All this wouldn't be so bad, but selectively breeding people who can operate computers without understanding them is most certainly a large step in the wrong direction. There were two news reports in a 'Digital Literacy' series this week that caught my eye, first was this one that talks about a new cheap programmable computer (should eventually cost around £20ea) called 'Raspberry Pi'. The part that caught my eye was:


What [Eban] Upton realised was that schools weren't teaching pupils the basics of computing any more – they were just teaching them how to use software. "Children were learning about applications, which are pretty low-value skills. They weren't being properly equipped to think about how computers are programmed, about how they're built and how we make them work."
The other article was this one on how generally our Computer Science courses in this country aren't up to scratch, with game design oriented courses having only 12% of graduates finding work within six months.


We need to have computer literate people in our work places, from the boardroom to the mailroom. How many hours, how much money, is essentially wasted because people do not really understand their technology even at the most basic levels? This is a joke (source - XKCD):



But shouldn't be. This should be common sense, but is not (else this joke wouldn't work). And the way the iCrap is going it won't be anymore - either it will just work or it won't and there will be no menu items to try. Things will either work together or they won't, and there will be no route for a person to configure/adjust/meddle with the way their devices/programs work.

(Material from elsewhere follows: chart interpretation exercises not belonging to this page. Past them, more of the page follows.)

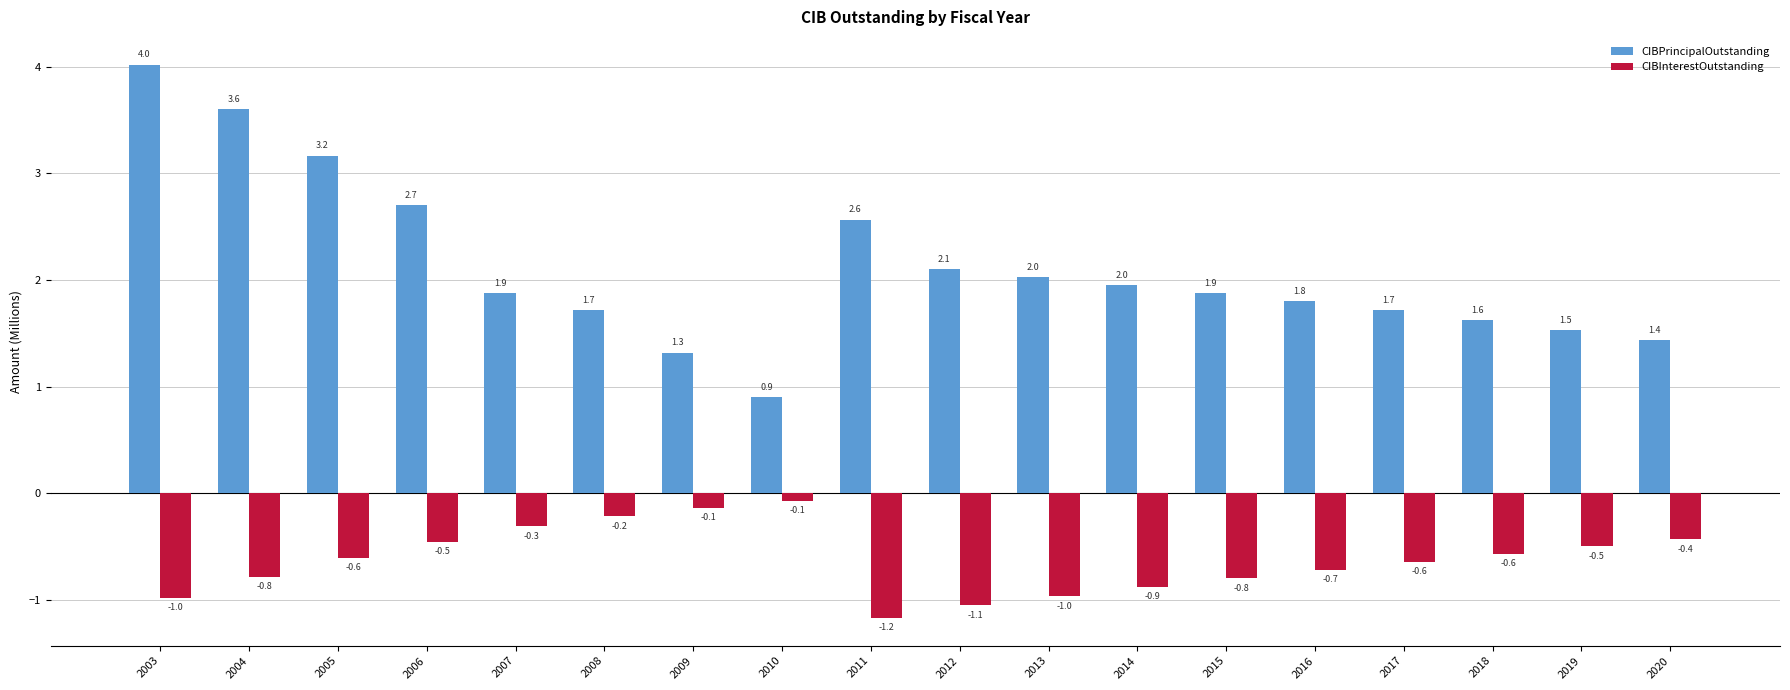

Between 2004 and 2008, which series saw the biggest shift?

CIBPrincipalOutstanding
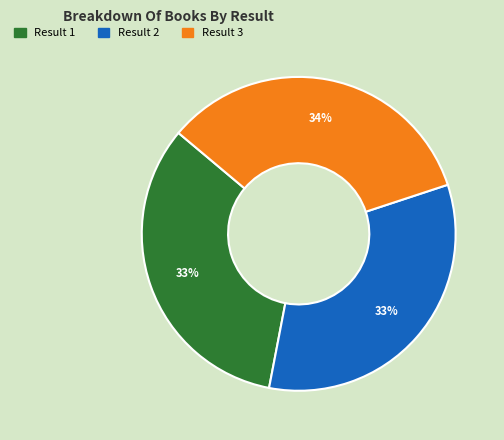

To the nearest percent, what is the difference between the largest and smallest slice percentages?

1%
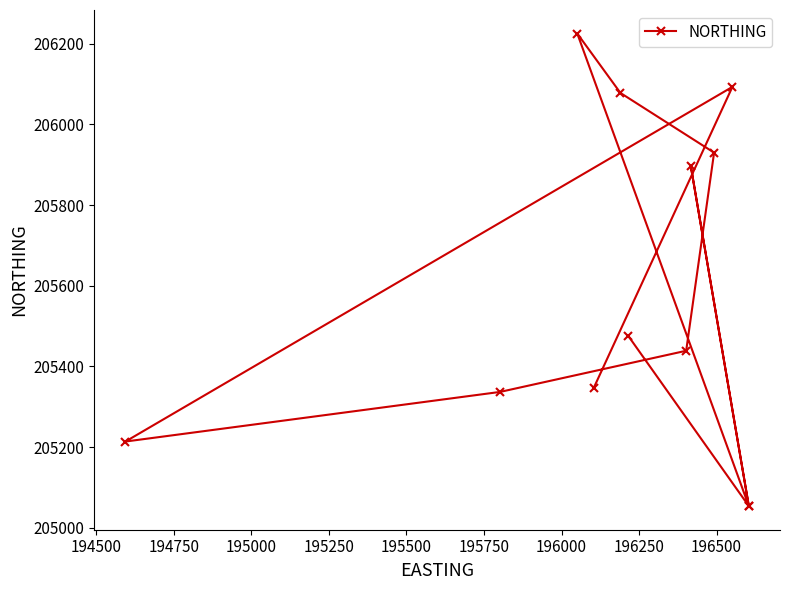

Count the number of categories in the chart.

12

What I would like to see is a few steps backwards in some directions; flashy GUIs (which I will go into in more depth sometime), single use devices, cross-compatibly, upgradability/repairability. Apple is going the wrong way (IMO) on all points. It is an evolutionary pressure towards dumbing-down our ability to comprehend how the technology we use works. It is undoubtedly doing the devil's work of making us into more compliant, more cattle like, less thinking, iPeople. That is why Steve Jobs is now repaying his debt for the inspiration for the Apple business model sucking his scrotum.